How to pick a store name
Choosing a name for your business is one of the first major decisions you'll make. Dreaming up one may come easy for some, but others struggle with the task. The name needs to be right as the wrong name can actually be the end of your wonderful business plan.
Easy to remember, easy to spell
Obviously, your potential customers and clients need to be able to remember your business name. They also need to be able to find it easily if they’re looking for it in a phone book, directory or online. Choosing a business name such as “Crychalwellyn” is a bad idea. Unique is good but difficult spellings are a bad idea.
Try to avoid words that can be written more than one way. When someone is telling you a name watch out for variations:
- Two can be confused with 2, To and Too
- You can be confused with the letter U
Create a visual element
What popped into your head when you read “Crychalwellyn”? Anything? Most people don't visualize anything when they read this business name that I invented. But generally we are hard-wired to “see” images when we read or hear language, and incorporating a visual element into your business name can be a powerful aid to customers’ memory (and a powerful advertising tool).
So you want your business name to have a strong visual element to it. The catch is that...
Include information about what your business does.
Chances are good that your new business is not going to become an international brand. It certainly isn't instantly going to become as well known as Nike. So you need to be sure that your new business name at least gives your potential customers or clients some clues about what you actually do. That is why you see so many landscaping businesses that have the word “landscaping” in their name, and hair styling businesses that include words such as “salon” or even “hair designs” in their names.
Including information about what your business does in your business name also makes it easier for potential customers and/or clients to find your business in phone books and directories (both off and online).
Keep your name short
Once again this is vital because you want customers and clients to be able to remember your business's name (and be able to tell other people what it is)! But it is also important for promotional purposes. You want a business name, for example, that will fit well on a business card, look good displayed on a sign or in an ad, and perhaps even a business name that will serve well as a domain name and show up well in search if you have an online business. So keep it as short as possible.
- Being specific
- There really is nothing better than making it obvious what you do. Economy Car Hire, for example, also suggests value for money
- Positive associations
- Link the name to something well known that is in common usage (so not copyright). E.g. Capability Brown's Garden Store.
- Top of the list
- Whilst Aardvark Roofing might get you pole position in the Yellow Pages, it'll be suspiciously obvious that you’ve done it on purpose. Better to create a happy coincidence, such as Abbey Roofing.

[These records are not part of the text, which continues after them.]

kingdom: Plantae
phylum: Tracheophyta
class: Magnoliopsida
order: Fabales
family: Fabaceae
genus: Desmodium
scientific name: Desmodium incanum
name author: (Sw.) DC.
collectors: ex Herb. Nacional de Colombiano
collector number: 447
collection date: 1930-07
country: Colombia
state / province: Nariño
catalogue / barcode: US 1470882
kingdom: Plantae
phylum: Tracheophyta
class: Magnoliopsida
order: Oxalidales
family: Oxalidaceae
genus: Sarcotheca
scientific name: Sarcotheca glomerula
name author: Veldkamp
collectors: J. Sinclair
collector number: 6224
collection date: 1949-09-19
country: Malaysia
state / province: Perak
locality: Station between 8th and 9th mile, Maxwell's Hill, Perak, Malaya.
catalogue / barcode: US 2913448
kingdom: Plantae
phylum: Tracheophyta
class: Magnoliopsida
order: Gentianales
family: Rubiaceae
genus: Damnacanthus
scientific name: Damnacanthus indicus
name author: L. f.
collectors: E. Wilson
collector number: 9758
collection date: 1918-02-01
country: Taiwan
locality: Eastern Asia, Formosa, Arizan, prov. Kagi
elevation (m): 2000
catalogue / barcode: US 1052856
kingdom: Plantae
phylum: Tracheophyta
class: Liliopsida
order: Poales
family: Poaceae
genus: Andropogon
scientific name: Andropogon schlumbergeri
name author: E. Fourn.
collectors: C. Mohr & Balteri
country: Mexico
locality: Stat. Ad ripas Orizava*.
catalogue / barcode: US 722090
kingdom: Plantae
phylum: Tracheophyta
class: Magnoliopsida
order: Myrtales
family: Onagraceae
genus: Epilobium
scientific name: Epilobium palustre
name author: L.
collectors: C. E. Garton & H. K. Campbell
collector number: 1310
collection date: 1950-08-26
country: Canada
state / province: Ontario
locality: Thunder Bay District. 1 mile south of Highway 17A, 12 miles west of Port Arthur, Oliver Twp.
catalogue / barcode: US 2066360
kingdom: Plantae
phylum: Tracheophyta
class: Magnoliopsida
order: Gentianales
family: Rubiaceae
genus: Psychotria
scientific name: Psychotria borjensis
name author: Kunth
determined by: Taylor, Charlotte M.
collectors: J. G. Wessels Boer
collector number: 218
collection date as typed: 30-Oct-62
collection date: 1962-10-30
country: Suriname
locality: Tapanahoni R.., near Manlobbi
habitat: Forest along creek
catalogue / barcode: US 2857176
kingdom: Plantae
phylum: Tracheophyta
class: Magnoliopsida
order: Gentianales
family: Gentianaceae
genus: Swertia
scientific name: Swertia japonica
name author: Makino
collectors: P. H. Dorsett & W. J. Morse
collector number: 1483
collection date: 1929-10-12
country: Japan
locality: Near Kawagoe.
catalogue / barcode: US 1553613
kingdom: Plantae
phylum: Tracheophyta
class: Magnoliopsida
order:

- You would remember a business called ‘Wellington’s Boot Store. Also, if people are searching for you online, generic names help.
- Clearly the more your name alludes to a benefit, the easier it will be for people to remember. ‘Sparkling Windows’, suggests just that.
- These are words that sound the same, but have different spellings. They stick in the mind. The Sauce Source Ltd
- Adding numbers passes in and out of fashion. Unless there is a good reason (M25 Auto Recovery), numbers are usually best avoided.
- Your name(s)
- Although Messrs Marks, Spencer, Ford and Woolworth are amongst the best known exceptions, it usually shows a lack of imagination to simply call your business by your name.
- Domain name
- The internet is becoming more important. Check out the available domain names before committing yourself.
- Second opinion
- Hours of hard work will lead you to some stunning ideas for names. But, before deciding, ask others for their view.